Il secondo livello è la ricerca applicata, soprattutto dentro la filiera, attraverso progetti con tempi contenuti e orientata a risultati di breve periodo.

Il terzo livello riguarda l’istruzione e formazione, per creare un’offerta di professionalità capace di applicare e sviluppare le tecnologie che caratterizzano la transizione e, allo stesso tempo, di valorizzare tutto il patrimonio della filiera.

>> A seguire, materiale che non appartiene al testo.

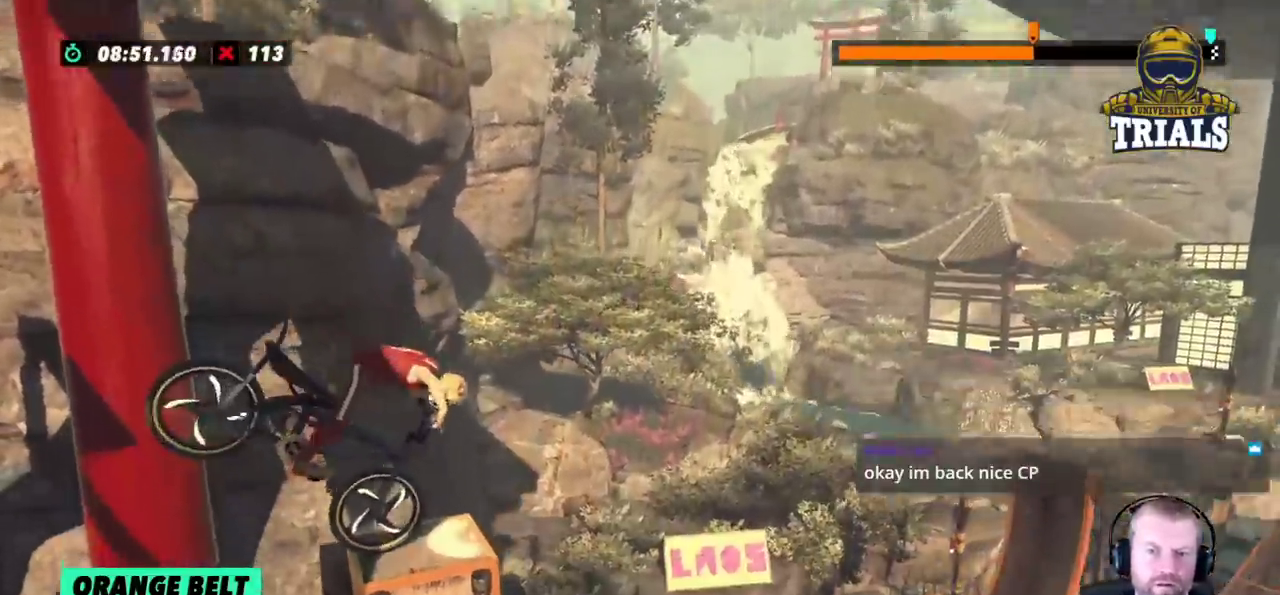
Gameplay with a controller (Xbox layout); each line is a JSON object with the inputs held at the frame after it. "events" lists button and stick changes between this image and that frame as [ms after this image, input, new state], when the widget could be followed in between. Not read: A B DPAD_DOWN DPAD_LEFT DPAD_RIGHT DPAD_UP L1 L3 R1 R3 SELECT START X Y right_stick.
{"buttons": ["L2"], "left_stick": "left", "events": [[167, "left_stick", "center"], [367, "left_stick", "left"]]}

Infine, ecco alcune raccomandazioni più specifiche presentate dalla ricerca per orientare le nuove traiettorie di sviluppo:

  • l’istituzione di un tavolo di lavoro che si occupi dell’analisi e valutazione degli strumenti di politica industriale e di supporto alle imprese per accompagnarle nella transizione e riconversione;
  • l’apertura di una collaborazione e dialogo con l’Agenzia delle Entrate e Invitalia per la condivisione dei dati consuntivi sull’andamento delle misure, per capire quali vengono utilizzate di più e quali sono più efficaci, per agevolare l’orientamento delle scelte future e proporre meccanismi di semplificazione;
  • l’aumento del contributo per ricerca & sviluppo (soprattutto di base), innovazione e formazione 4.0, per incoraggiare l’investimento privato, sostenere la competitività delle imprese e favorirne i processi di transizione verso l’elettrico;
  • il potenziamento dei dottorati industriali per l’inserimento di figure altamente specializzate, soprattutto nelle imprese del settore automotive con un focus particolare sulla mobilità elettrica e la digitalizzazione della mobilità, estendendo lo sgravio fiscale per l’assunzione a fine ciclo fino a un massimo di 8mila euro ciascuno;
  • la defiscalizzazione dell’assunzione di personale esperto (under 35) che favorisca il trasferimento di know-how tecnologico e l’upskilling e il reskilling interno per favorire la transizione all’elettrico, dato che attualmente gran parte della formazione ai dipendenti è svolta da esperti interni alle aziende;
  • la ridefinizione degli attuali meccanismi di supporto per PMI che non sempre hanno capienza fiscale per poter beneficiare del credito d’imposta, con contributi anticipati o a fondo perduto per l’avvio di progetti di riconversione produttiva;
  • l’utilizzo della formazione ITS (formazione tecnica post-diploma non universitaria) per l’upskillling e incentivazione fiscale per il reskilling dei lavoratori, creando nuovi percorsi professionalizzanti sulla mobilità elettrica e digitalizzazione della mobilità;
  • il supporto informativo per accompagnare le PMI per accedere ai fondi, ad esempio tramite voucher per pagare dei professionisti esperti;
  • l’estensione territoriale dei perimetri dei Contratti di sviluppo, riduzione delle soglie di investimento per l’accesso alla misura per favorire la partecipazione delle PMI, introduzione di meccanismi di flessibilità per salvaguardare la liquidità delle imprese e aumento delle percentuali di cofinanziamento degli investimenti di riconversione delle linee produttive;
  • l’introduzione di strumenti fiscali per agevolare le aggregazioni tra imprese e la crescita dimensionale delle aziende;
  • l’estensione temporale dei finanziamenti ottenuti (es. Garanzia Italia) a 15 anni per poter gestire al meglio eventuali investimenti e ristrutturazioni.